Sintomas de ansiedade e depressão aumentaram no RS após enchente de 2024, aponta estudo: veja mais detalhes
A pesquisa analisou dados de 2.494 adultos e revelou que 72% apresentaram sinais de ansiedade e 52% sintomas de depressão depois da enchente de maio de 2024. O estudo foi publicado na revista Cadernos de Saúde Pública, da Fundação Oswaldo Cruz (Fiocruz), e contou com pesquisadores de universidades do Brasil e do exterior.
Segundo os dados, 83,8% dos entrevistados relataram algum impacto direto das enchentes, como perdas materiais, falta de energia ou necessidade de deixar a própria casa. Entre eles, quase 30% enfrentaram alta sobrecarga emocional no período pós-desastre.
Os sintomas mais intensos de ansiedade e depressão após a enchente foram observados principalmente entre pessoas pardas, com menor escolaridade e que viviam sozinhas. No grupo mais afetado, 36% precisaram sair de casa, enquanto outros relataram perdas parciais ou totais de bens.
O deslocamento forçado apareceu como um dos fatores mais associados ao agravamento da ansiedade. Já entre os participantes que sofreram menor impacto, quase 95% não precisaram deixar suas residências durante o período crítico.
De acordo com os pesquisadores, os dados reforçam que eventos climáticos extremos não geram apenas prejuízos físicos, mas também consequências duradouras para a saúde mental da população.
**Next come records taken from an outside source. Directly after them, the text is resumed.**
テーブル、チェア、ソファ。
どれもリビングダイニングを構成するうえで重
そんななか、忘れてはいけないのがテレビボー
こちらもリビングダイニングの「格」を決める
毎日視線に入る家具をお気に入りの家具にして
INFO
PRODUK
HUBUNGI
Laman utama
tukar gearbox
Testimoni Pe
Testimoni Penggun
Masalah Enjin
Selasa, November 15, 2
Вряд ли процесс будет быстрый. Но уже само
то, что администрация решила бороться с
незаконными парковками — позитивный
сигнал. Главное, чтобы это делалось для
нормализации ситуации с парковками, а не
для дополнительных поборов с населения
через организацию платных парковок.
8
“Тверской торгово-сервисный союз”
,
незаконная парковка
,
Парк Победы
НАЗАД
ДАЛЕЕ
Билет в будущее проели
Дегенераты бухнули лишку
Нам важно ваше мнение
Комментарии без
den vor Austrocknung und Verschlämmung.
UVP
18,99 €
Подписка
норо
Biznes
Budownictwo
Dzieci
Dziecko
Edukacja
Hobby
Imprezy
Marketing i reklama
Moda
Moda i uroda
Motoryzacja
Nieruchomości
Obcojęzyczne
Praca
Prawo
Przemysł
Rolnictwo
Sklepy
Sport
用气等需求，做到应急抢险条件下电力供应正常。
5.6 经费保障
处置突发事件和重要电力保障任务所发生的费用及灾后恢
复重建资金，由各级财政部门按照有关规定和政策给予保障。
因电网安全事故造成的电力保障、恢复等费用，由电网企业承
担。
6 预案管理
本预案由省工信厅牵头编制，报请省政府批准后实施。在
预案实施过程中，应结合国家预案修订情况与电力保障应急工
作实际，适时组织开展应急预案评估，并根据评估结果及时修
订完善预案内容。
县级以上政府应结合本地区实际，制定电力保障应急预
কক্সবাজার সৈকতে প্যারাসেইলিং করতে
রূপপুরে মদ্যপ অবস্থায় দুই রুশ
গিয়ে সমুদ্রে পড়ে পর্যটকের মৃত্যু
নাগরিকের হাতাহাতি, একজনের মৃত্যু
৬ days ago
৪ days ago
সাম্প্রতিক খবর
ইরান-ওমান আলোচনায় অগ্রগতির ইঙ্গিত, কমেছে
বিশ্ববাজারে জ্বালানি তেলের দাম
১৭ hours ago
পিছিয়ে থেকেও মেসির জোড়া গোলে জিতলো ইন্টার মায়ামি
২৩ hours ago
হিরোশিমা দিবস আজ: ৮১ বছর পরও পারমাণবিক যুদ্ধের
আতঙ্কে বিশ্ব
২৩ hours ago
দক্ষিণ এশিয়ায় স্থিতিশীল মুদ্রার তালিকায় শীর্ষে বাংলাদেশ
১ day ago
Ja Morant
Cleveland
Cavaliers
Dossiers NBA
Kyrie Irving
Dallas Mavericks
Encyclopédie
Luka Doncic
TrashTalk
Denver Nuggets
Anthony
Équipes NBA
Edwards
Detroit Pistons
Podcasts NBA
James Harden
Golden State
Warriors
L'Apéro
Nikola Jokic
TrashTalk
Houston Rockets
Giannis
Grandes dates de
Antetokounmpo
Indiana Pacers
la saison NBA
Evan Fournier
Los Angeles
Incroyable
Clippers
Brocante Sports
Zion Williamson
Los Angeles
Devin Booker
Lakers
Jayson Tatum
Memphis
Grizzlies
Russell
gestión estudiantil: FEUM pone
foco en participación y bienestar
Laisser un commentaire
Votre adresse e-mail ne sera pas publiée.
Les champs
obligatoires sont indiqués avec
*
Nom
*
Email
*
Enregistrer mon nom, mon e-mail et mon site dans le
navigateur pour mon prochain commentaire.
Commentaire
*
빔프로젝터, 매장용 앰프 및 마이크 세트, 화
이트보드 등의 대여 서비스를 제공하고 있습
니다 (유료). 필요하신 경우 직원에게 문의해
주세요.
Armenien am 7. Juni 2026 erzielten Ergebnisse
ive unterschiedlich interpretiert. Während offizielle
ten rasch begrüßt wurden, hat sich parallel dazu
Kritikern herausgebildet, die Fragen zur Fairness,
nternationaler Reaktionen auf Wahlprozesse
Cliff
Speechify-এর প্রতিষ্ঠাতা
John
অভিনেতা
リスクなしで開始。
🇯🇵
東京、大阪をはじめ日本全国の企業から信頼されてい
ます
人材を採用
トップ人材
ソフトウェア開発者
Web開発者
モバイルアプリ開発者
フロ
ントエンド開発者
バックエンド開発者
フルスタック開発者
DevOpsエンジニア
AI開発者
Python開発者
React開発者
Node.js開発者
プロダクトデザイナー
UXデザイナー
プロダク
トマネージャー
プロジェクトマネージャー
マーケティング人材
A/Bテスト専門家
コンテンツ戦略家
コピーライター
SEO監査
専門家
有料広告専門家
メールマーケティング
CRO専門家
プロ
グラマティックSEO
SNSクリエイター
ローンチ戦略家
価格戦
Novas etapas do estudo devem acompanhar esses participantes ao longo do tempo para entender se os sintomas tendem a diminuir ou se permanecem elevados.
O levantamento faz parte da Coorte PAMPA, iniciada ainda durante a pandemia de Covid-19, e deve ganhar um novo ciclo de pesquisas a partir de junho deste ano, com foco nos efeitos prolongados da enchente sobre o bem-estar psicológico dos gaúchos.